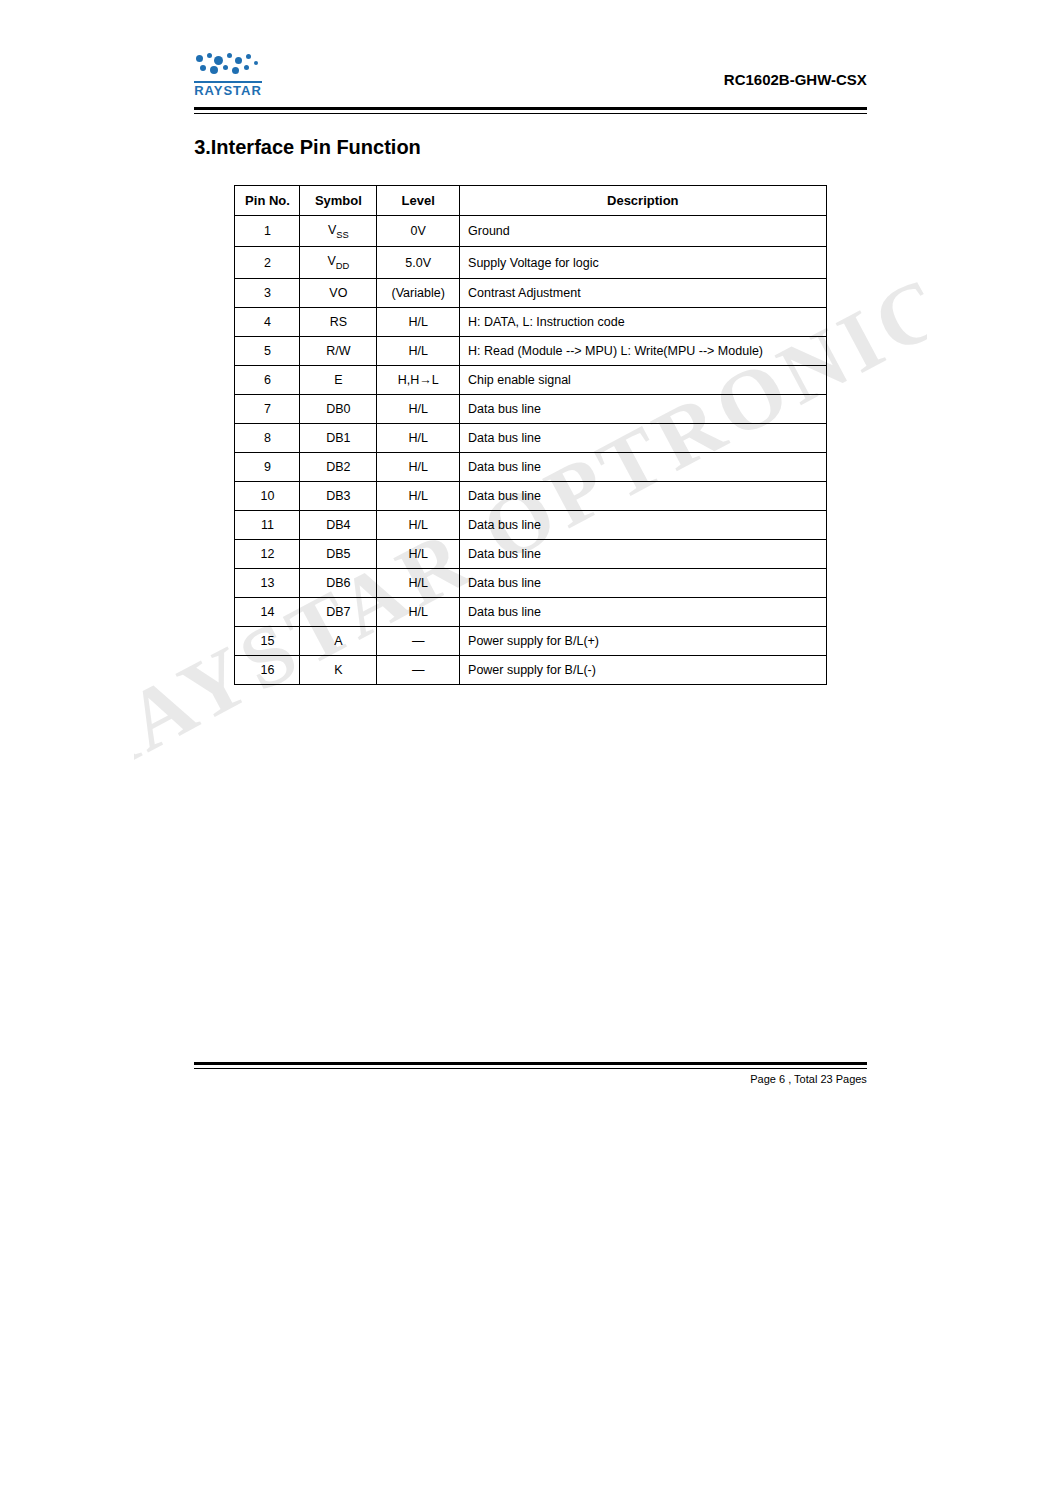RAYSTAR OPTRONICS
RAYSTAR
RC1602B-GHW-CSX
3.Interface Pin Function
| Pin No. | Symbol | Level | Description |
| --- | --- | --- | --- |
| 1 | V SS | 0V | Ground |
| 2 | V DD | 5.0V | Supply Voltage for logic |
| 3 | VO | (Variable) | Contrast Adjustment |
| 4 | RS | H/L | H: DATA, L: Instruction code |
| 5 | R/W | H/L | H: Read (Module --> MPU) L: Write(MPU --> Module) |
| 6 | E | H,H→L | Chip enable signal |
| 7 | DB0 | H/L | Data bus line |
| 8 | DB1 | H/L | Data bus line |
| 9 | DB2 | H/L | Data bus line |
| 10 | DB3 | H/L | Data bus line |
| 11 | DB4 | H/L | Data bus line |
| 12 | DB5 | H/L | Data bus line |
| 13 | DB6 | H/L | Data bus line |
| 14 | DB7 | H/L | Data bus line |
| 15 | A | — | Power supply for B/L(+) |
| 16 | K | — | Power supply for B/L(-) |
Page 6 , Total 23 Pages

▶ _TASK TO CARRY OUT_: Without including any picture, reproduce the material above word for word.

▶ _TASK OUTPUT_:
RAYSTAR OPTRONICS
RAYSTAR
RC1602B-GHW-CSX
3.Interface Pin Function
| Pin No. | Symbol | Level | Description |
| --- | --- | --- | --- |
| 1 | V SS | 0V | Ground |
| 2 | V DD | 5.0V | Supply Voltage for logic |
| 3 | VO | (Variable) | Contrast Adjustment |
| 4 | RS | H/L | H: DATA, L: Instruction code |
| 5 | R/W | H/L | H: Read (Module --> MPU) L: Write(MPU --> Module) |
| 6 | E | H,H→L | Chip enable signal |
| 7 | DB0 | H/L | Data bus line |
| 8 | DB1 | H/L | Data bus line |
| 9 | DB2 | H/L | Data bus line |
| 10 | DB3 | H/L | Data bus line |
| 11 | DB4 | H/L | Data bus line |
| 12 | DB5 | H/L | Data bus line |
| 13 | DB6 | H/L | Data bus line |
| 14 | DB7 | H/L | Data bus line |
| 15 | A | — | Power supply for B/L(+) |
| 16 | K | — | Power supply for B/L(-) |
Page 6 , Total 23 Pages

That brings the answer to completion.